Elle voyait peu M. Maxwell ; il était occupé et préoccupé, et, quoiqu'il eût toujours un mot affectueux ou une caresse pour la fillette, elle soupirait après quelque chose de plus.
Rita était sombre comme un jour d'orage ; tante Éléonore était douce et bonne ; Bruce s'entendait très bien avec elle, néanmoins elle ne comprenait sans doute pas les petites filles timides et réservées, car elle ne faisait rien pour les mettre à l'aise. Mme Corvietti lui faisait peur. Que deviendrait-elle si, comme Rita, elle devait l'avoir pour professeur ?
Il n'y avait pas jusqu'aux domestiques qui l'intimidaient parce qu'ils lui parlaient toujours en souriant et qu'elle se figurait qu'ils se moquaient entre eux de son italien défectueux ; enfin tout son entourage était catholique, ce qui était encore une calamité.
Pourtant Bruce avait découvert que l'intendant de son oncle était protestant et Elsa se réjouissait de faire sa connaissance dès qu'elle aurait recouvré sa liberté.
Mme Mactavish sympathisait avec sa jeune maîtresse, mais elle n'avait pas le courage de la gronder quand elle la voyait si triste et si dépaysée.

Enfin, au bout de quelques jours, Elsa fut déclarée assez bien pour pouvoir sortir et Rita lui proposa, gracieusement du reste, de lui montrer la propriété. C'était un beau jour de mai ; une brise légère tempérait l'ardeur du soleil, et comme Roccadoro était situé au sommet d'une colline, la température était très supportable. L'atmosphère était chargée des parfums des orangers, des roses, des jasmins ; les papillons voltigeaient de fleur en fleur, les abeilles se hâtaient de recueillir leur butin embaumé et les oiseaux chantaient à plein gosier.

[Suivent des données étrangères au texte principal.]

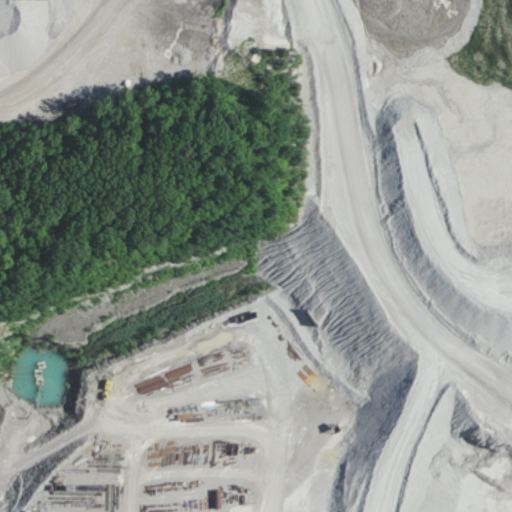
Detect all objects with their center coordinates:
park: (128, 177)
quarry: (256, 256)
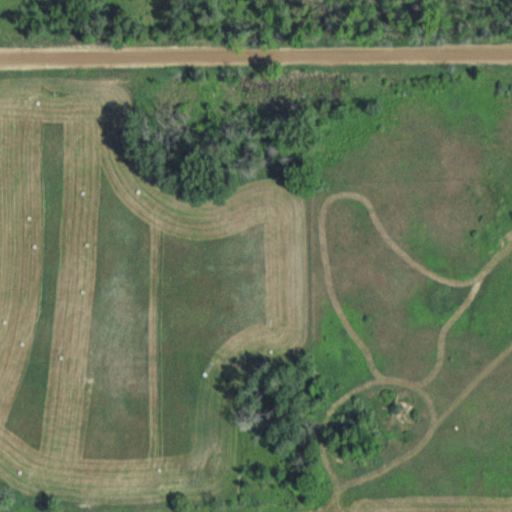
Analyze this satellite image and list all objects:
road: (256, 54)
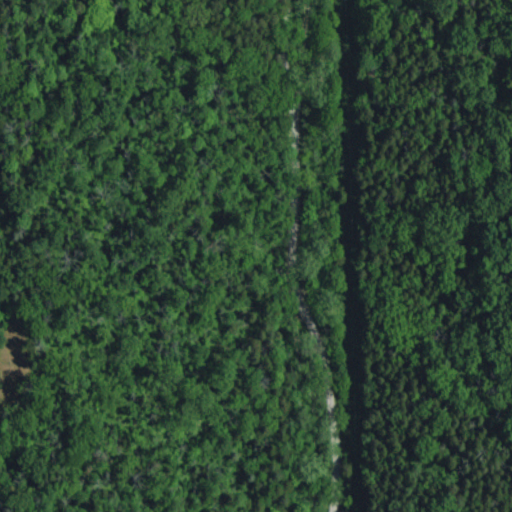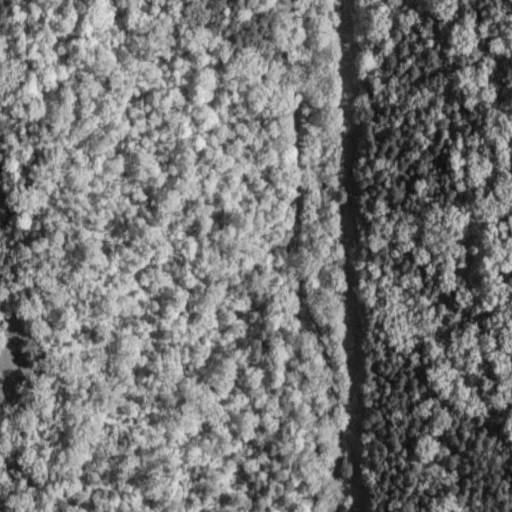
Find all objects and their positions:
road: (295, 259)
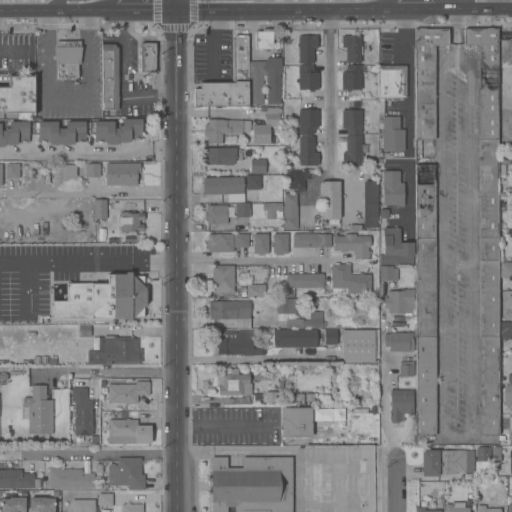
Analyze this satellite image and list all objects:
road: (175, 7)
road: (51, 8)
road: (362, 13)
road: (424, 13)
road: (483, 13)
road: (248, 14)
road: (293, 14)
road: (317, 14)
road: (67, 15)
road: (101, 15)
road: (119, 15)
road: (148, 15)
traffic signals: (175, 15)
road: (194, 15)
road: (24, 16)
road: (455, 31)
building: (265, 39)
building: (305, 48)
building: (306, 48)
building: (351, 48)
building: (351, 48)
building: (505, 50)
building: (67, 57)
building: (147, 57)
building: (147, 57)
building: (66, 59)
road: (455, 63)
road: (213, 65)
building: (304, 68)
building: (109, 77)
building: (109, 77)
building: (307, 77)
building: (351, 78)
building: (425, 79)
building: (264, 80)
building: (426, 80)
road: (121, 81)
building: (227, 81)
building: (307, 81)
building: (350, 81)
building: (243, 82)
building: (390, 82)
building: (390, 84)
road: (329, 93)
building: (17, 94)
building: (17, 95)
road: (69, 100)
road: (409, 116)
building: (306, 121)
building: (307, 121)
building: (351, 121)
building: (265, 126)
building: (265, 126)
building: (223, 129)
building: (224, 129)
building: (88, 131)
building: (117, 131)
building: (14, 133)
building: (60, 133)
building: (15, 134)
building: (391, 134)
building: (392, 134)
building: (352, 137)
road: (87, 151)
building: (306, 151)
building: (352, 151)
building: (307, 152)
building: (218, 156)
building: (218, 156)
building: (256, 166)
building: (257, 166)
building: (504, 167)
building: (11, 170)
building: (91, 170)
building: (92, 170)
building: (12, 171)
building: (68, 171)
building: (69, 171)
building: (0, 173)
building: (121, 173)
building: (120, 174)
building: (0, 175)
building: (296, 179)
building: (296, 179)
building: (252, 182)
building: (257, 182)
building: (221, 185)
building: (391, 188)
building: (392, 188)
road: (94, 192)
building: (228, 192)
building: (330, 199)
building: (329, 200)
building: (510, 203)
building: (369, 204)
building: (370, 204)
building: (511, 207)
building: (271, 208)
building: (99, 209)
building: (99, 209)
building: (241, 209)
building: (271, 210)
building: (289, 211)
building: (289, 211)
building: (218, 213)
building: (215, 214)
building: (130, 221)
building: (131, 221)
building: (487, 226)
building: (310, 240)
building: (311, 240)
building: (240, 241)
building: (225, 242)
building: (219, 243)
building: (259, 243)
building: (278, 243)
building: (260, 244)
building: (279, 244)
building: (351, 245)
building: (352, 245)
building: (395, 248)
road: (442, 250)
road: (470, 251)
road: (162, 261)
road: (176, 263)
building: (505, 269)
building: (505, 269)
building: (387, 272)
building: (222, 278)
building: (221, 279)
building: (348, 279)
building: (349, 279)
building: (303, 280)
building: (304, 280)
building: (254, 290)
building: (255, 291)
building: (424, 298)
building: (424, 298)
building: (102, 299)
building: (509, 299)
building: (103, 300)
building: (509, 301)
building: (398, 302)
building: (400, 302)
building: (230, 311)
building: (231, 312)
building: (287, 312)
building: (313, 319)
building: (295, 326)
building: (506, 330)
building: (84, 331)
building: (330, 336)
building: (293, 338)
building: (397, 341)
building: (399, 341)
building: (236, 343)
building: (237, 343)
building: (353, 344)
building: (359, 346)
building: (113, 350)
building: (115, 350)
road: (240, 358)
building: (36, 361)
building: (43, 361)
building: (51, 362)
building: (406, 369)
road: (128, 370)
building: (3, 376)
building: (509, 378)
building: (233, 383)
building: (232, 384)
road: (382, 384)
building: (125, 391)
building: (127, 391)
building: (507, 395)
building: (507, 395)
building: (270, 397)
building: (399, 404)
building: (400, 404)
building: (38, 410)
building: (38, 411)
building: (81, 412)
building: (81, 413)
building: (511, 417)
building: (309, 420)
building: (296, 422)
building: (126, 432)
building: (127, 432)
road: (456, 436)
building: (509, 437)
building: (510, 438)
road: (88, 453)
building: (483, 454)
building: (496, 454)
building: (509, 461)
building: (446, 462)
building: (446, 462)
building: (125, 473)
building: (126, 473)
building: (15, 479)
building: (15, 479)
building: (69, 479)
building: (70, 479)
road: (395, 484)
building: (251, 485)
building: (252, 485)
building: (105, 499)
building: (12, 504)
building: (12, 504)
building: (40, 504)
building: (41, 504)
building: (81, 505)
building: (83, 505)
building: (509, 505)
building: (454, 507)
building: (455, 507)
building: (510, 507)
building: (130, 508)
building: (131, 508)
building: (486, 509)
building: (487, 509)
building: (424, 510)
building: (425, 510)
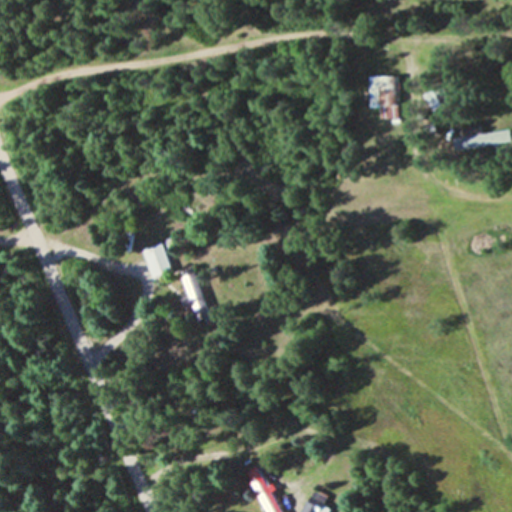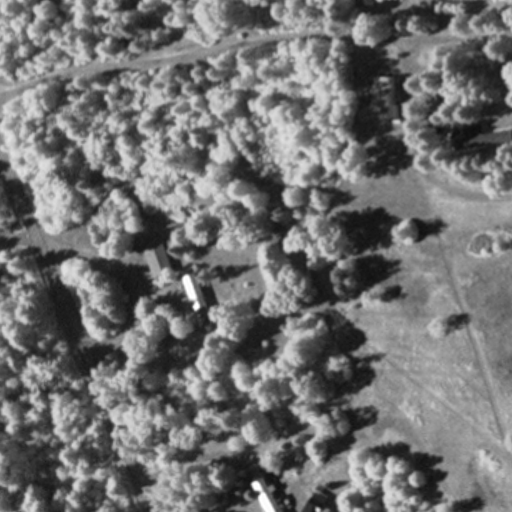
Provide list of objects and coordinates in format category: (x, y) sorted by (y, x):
road: (310, 36)
road: (450, 38)
building: (386, 96)
building: (480, 139)
building: (159, 262)
road: (142, 278)
building: (196, 295)
road: (74, 337)
building: (266, 490)
building: (320, 503)
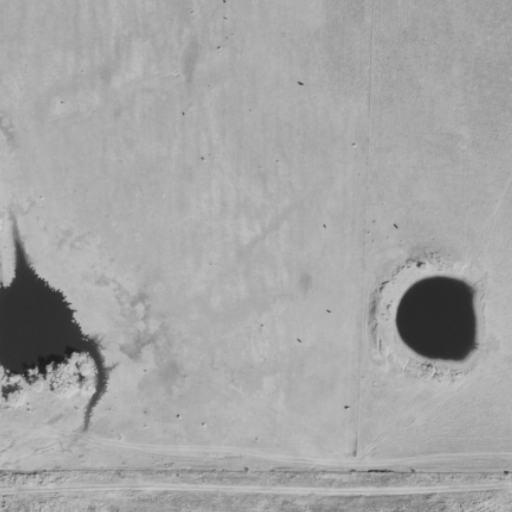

Elsa ne se lassait pas d'admirer ; ce vieux château lui semblait réunir toutes les merveilles de l'art et de la nature. Quittant les abords immédiats de la maison, les jeunes filles traversèrent un beau verger pour arriver dans un endroit moins cultivé et entouré, du moins en partie, par une palissade en assez mauvais état. Rita apprit à sa compagne que c'était la ligne de démarcation entre la propriété de son père et celle de son grand-oncle, le comte Romualdo Brindini ; ce furent tous les renseignements qu'elle donna : le sujet paraissait lui être désagréable.
Elles arrivèrent ainsi sur l'autre versant de la colline où on défonçait le terrain pour y faire un nouveau jardin potager. Bruce, en manches de chemise, une bêche à la main, travaillait sous les ordres et en compagnie de l'intendant, Henry Baldi, son nouvel ami et allié. Celui-ci n'était pas un inconnu pour Elsa, que les récits de son frère avaient disposée à aimer M. Baldi ; mais lorsqu'il s'avança pour la saluer, il le fit avec tant de bonne grâce et de simplicité que la fillette se sentit tout émue et lui tendit la main.

Voyant les yeux de sa soeur se remplir de larmes et craignant ce qu'il appelait « les cataractes d'Elsa, » maître Bruce trouva plus prudent de conjurer le déluge trop imminent à son gré en s'écriant :
- N'est-ce pas une délicieuse résidence ? tu n'en as pas encore vu la moitié. Regarde là-haut cette maison en ruines ; on l'appelle le Casino et elle renferme toutes sortes de curiosités : des vases, des statues, des monnaies trouvés dans les terres environnantes. M. Baldi nous donnera la clef pour aller visiter ce musée. De là-haut on peut voir dans le lointain le chemin que saint Paul parcourut quand il vint à Rome pour comparaître devant Néron, et cela est vrai, puisque la Bible le dit. M. Baldi assure que, lorsqu'on veut se donner de la peine et faire des fouilles dans ce terrain, on peut être assuré d'être récompensé de sa peine.

Henry Baldi ne comprenait pas assez l'anglais pour suivre la conversation ; mais il sourit en voyant la physionomie d'Elsa s'animer et ses pas se tourner du côté du Casino.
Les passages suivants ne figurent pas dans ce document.